Monday, March 05, 2007

presentations and background color

In response to my last post about using laptops for presentations it has been suggested to me that using white (or a very bright color) as the background color can help some displays synchronise with the signal. I haven't had an opportunity to test this but it seems likely that as most computers are configured with a white background nowadays the display hardware is optimised for this case.

Another benefit of a light background is that it provides more ambient lighting to the room where the presentation is held. If all the lights are turned off (sometimes there is no dimmer switch) then the radiant light from the screen is the only form of illumination for the room.

Finally with the way the current generation of beamers work there is less heat trapped in the beamer if there is mostly white on the screen. This will hopefully decrease the incidence of hardware failures during lectures (which unfortunately are not uncommon in my observation).

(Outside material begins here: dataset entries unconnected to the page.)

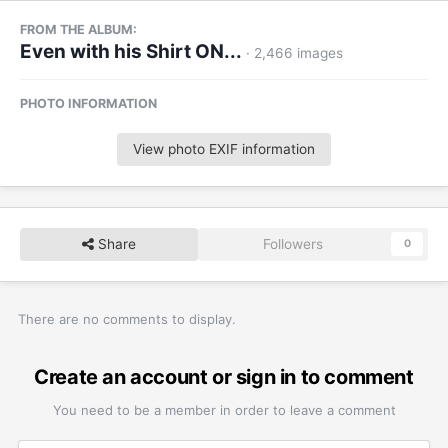
FROM THE ALBUM:
Even with his Shirt ON...
· 2,466 images
PHOTO INFORMATION
View photo EXIF information
Share
Followers
0
There are no comments to display.
Create an account or sign in to comment
You need to be a member in order to leave a comment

Based on a comment on this blog entry I did a quick survey of the color scemes, black on white, yellow on blue, and white on green. Black on white got the most votes with some people saying that yellow on blue was most aesthetic while black on white was easiest to read ("clear and boring" was one comment).

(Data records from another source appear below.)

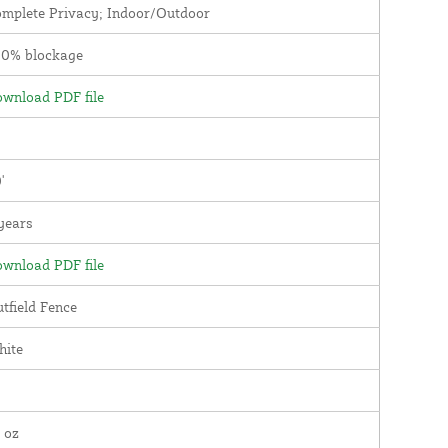
mplete Privacy; Indoor/Outdoor
00% blockage
wnload PDF file
'
years
wnload PDF file
tfield Fence
hite
 oz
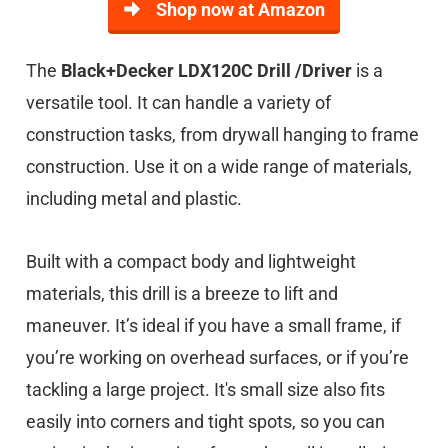
Shop now at Amazon
The
Black+Decker LDX120C Drill /Driver
is a
versatile tool. It can handle a variety of
construction tasks, from drywall hanging to frame
construction. Use it on a wide range of materials,
including metal and plastic.
Built with a compact body and lightweight
materials, this drill is a breeze to lift and
maneuver. It’s ideal if you have a small frame, if
you’re working on overhead surfaces, or if you’re
tackling a large project. It's small size also fits
easily into corners and tight spots, so you can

One person pointed out that the light diverges slightly so black on white makes the letters look smaller while white on black makes them look bigger. My response to this is to use a slightly larger font.


Anonymous said...

The problem with a white background is that it makes the presentation much harder to read. Yellow text on blue is best, followed by white on green. Neither sounds particularly great but try it.

Aigarius said...

I for one prefer white on black as then your words "beam" out if the screen and also the screen distracts people less from you. It is more useful if you have as little text as possible on the screen in large simple font.
The other way I like is to have powerful photos over the whole slide and then have the text in one side or corner in white letters with a black outline. Font must be large enough the too.

Rick Nelson said...

For the curiosity of an old pharte...
have you tried the old school green on black ?

Maybe its that I'm old, or set in my ways, or just colour blind (hell, maybe all three).